Is an innocent lorry driver who is unaware that he is carrying contraband nonetheless liable to pay excise duty on the load? The Court of Appeal considered that issue in a guideline case of interest to anyone engaged in cross-border European trade.
A lorry driver who was stopped at Dover was found to be carrying 26 pallets of beer on which duty had not been paid. Pursuant to the Excise Goods (Holding, Movement and Duty Point) Regulations 2010, HM Revenue and Customs (HMRC) served him with a demand for £22,779 in duty on the load, plus a penalty of £4,897.
In upholding the driver’s appeal against those bills, the First-tier Tribunal found that he had acted as an innocent agent and was unaware that he was carrying contraband goods.
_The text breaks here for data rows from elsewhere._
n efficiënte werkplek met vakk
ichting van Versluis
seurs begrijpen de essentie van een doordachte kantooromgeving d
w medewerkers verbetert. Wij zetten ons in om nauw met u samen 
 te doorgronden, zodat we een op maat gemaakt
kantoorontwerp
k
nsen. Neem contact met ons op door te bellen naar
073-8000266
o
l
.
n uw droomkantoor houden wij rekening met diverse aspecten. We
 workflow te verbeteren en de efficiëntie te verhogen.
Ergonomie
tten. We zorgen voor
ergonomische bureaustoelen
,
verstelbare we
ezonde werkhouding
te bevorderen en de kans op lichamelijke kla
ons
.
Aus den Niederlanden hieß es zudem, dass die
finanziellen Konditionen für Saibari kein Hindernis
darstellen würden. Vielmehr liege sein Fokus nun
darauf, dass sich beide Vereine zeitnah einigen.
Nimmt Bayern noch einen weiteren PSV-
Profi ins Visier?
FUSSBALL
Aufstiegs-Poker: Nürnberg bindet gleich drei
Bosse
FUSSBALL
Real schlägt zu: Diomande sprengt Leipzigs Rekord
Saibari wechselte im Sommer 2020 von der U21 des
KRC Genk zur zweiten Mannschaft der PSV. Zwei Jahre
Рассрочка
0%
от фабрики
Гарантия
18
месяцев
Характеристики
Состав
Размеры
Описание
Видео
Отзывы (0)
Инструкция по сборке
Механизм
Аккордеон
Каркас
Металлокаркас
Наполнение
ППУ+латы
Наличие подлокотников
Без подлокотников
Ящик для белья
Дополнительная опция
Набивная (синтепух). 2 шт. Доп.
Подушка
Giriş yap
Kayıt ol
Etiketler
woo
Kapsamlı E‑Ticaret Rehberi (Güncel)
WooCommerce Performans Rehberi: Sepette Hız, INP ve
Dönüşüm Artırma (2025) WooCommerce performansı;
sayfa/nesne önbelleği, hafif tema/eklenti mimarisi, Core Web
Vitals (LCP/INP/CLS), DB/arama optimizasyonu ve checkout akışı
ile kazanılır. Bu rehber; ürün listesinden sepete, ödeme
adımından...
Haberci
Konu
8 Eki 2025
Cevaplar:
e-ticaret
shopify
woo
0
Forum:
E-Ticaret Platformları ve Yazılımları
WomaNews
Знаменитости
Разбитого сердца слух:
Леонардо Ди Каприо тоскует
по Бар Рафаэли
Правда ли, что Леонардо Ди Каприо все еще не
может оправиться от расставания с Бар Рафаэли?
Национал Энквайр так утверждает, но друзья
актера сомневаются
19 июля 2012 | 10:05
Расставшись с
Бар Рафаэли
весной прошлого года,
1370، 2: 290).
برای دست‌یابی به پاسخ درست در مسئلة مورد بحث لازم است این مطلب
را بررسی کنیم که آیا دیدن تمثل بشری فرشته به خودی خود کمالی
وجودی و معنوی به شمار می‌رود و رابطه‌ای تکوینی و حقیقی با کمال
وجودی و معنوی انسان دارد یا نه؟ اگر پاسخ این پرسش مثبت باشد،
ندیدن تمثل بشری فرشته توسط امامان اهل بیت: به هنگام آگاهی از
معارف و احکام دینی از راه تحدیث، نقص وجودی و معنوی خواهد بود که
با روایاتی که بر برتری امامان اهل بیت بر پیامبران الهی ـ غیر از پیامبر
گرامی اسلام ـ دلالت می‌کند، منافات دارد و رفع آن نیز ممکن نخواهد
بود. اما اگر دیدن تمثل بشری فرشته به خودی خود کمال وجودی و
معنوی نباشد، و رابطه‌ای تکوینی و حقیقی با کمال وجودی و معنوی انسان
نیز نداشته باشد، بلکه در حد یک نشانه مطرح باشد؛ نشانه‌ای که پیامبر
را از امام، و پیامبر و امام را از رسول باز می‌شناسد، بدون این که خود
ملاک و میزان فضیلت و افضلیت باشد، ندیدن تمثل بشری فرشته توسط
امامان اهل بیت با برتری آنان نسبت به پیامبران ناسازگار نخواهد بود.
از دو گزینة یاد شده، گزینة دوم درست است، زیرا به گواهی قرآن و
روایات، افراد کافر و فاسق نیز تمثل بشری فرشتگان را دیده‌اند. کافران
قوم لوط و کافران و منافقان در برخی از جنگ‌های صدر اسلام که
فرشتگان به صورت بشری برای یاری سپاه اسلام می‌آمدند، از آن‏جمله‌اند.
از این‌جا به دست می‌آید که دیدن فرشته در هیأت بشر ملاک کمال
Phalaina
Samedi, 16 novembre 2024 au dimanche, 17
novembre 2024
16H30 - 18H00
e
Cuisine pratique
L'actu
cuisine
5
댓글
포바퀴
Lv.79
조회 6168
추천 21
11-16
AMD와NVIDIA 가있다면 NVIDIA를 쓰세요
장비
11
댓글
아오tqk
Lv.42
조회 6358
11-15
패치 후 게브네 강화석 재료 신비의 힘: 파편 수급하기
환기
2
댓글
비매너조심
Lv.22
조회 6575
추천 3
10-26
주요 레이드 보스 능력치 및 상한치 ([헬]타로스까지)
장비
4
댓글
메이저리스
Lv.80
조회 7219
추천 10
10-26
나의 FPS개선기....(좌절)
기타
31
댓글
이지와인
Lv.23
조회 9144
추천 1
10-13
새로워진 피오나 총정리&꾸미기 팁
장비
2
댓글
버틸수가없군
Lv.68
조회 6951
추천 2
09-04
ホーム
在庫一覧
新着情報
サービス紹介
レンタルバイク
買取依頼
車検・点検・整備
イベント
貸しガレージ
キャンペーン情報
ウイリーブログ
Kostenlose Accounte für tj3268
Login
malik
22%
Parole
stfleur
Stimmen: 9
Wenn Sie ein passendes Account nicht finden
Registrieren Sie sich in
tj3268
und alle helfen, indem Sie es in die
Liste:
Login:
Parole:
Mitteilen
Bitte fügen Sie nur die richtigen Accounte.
He was working cash-in-hand for what he believed to be a legitimate haulage firm but which turned out not to exist, and he could not reasonably have been expected to subject the documentation which went with the load to detailed scrutiny. The Upper Tribunal subsequently agreed with that decision.
In challenging the latter ruling, HMRC argued that, on a true interpretation of the Regulations and Council Directive 2008/118/EC, which they were designed to implement, the lorry driver was strictly liable to pay duty on the load. Having been in physical possession and control of the goods when they were seized, his liability arose regardless of whether he had actual or constructive knowledge of the fact that duty had not been paid on them.
In ruling on the matter, the Court noted that there was no direct previous authority on the issue of whether lorry drivers should be held liable in such circumstances. The case raised an important point of principle and the outcome would have significant implications for indirect tax policy and HMRC’s ability to fight excise fraud.
Given the prime importance of proportionality in EU law, the Court noted that it was certainly arguable that, if there had been an intention to impose strict liability, that would have been expressly stated in the Directive. However, there was no clear answer to the issues of European law raised and the Court referred the case to the Court of Justice of the European Union. Resolution of the excise duty aspect of the appeal was adjourned pending the outcome of that reference.
The Court, however, rejected HMRC’s appeal in respect of the penalty imposed on the driver. The tribunals had plainly been entitled to conclude on the evidence that his action in bringing into the UK goods on which duty had not been paid was not deliberate and that he had a reasonable excuse.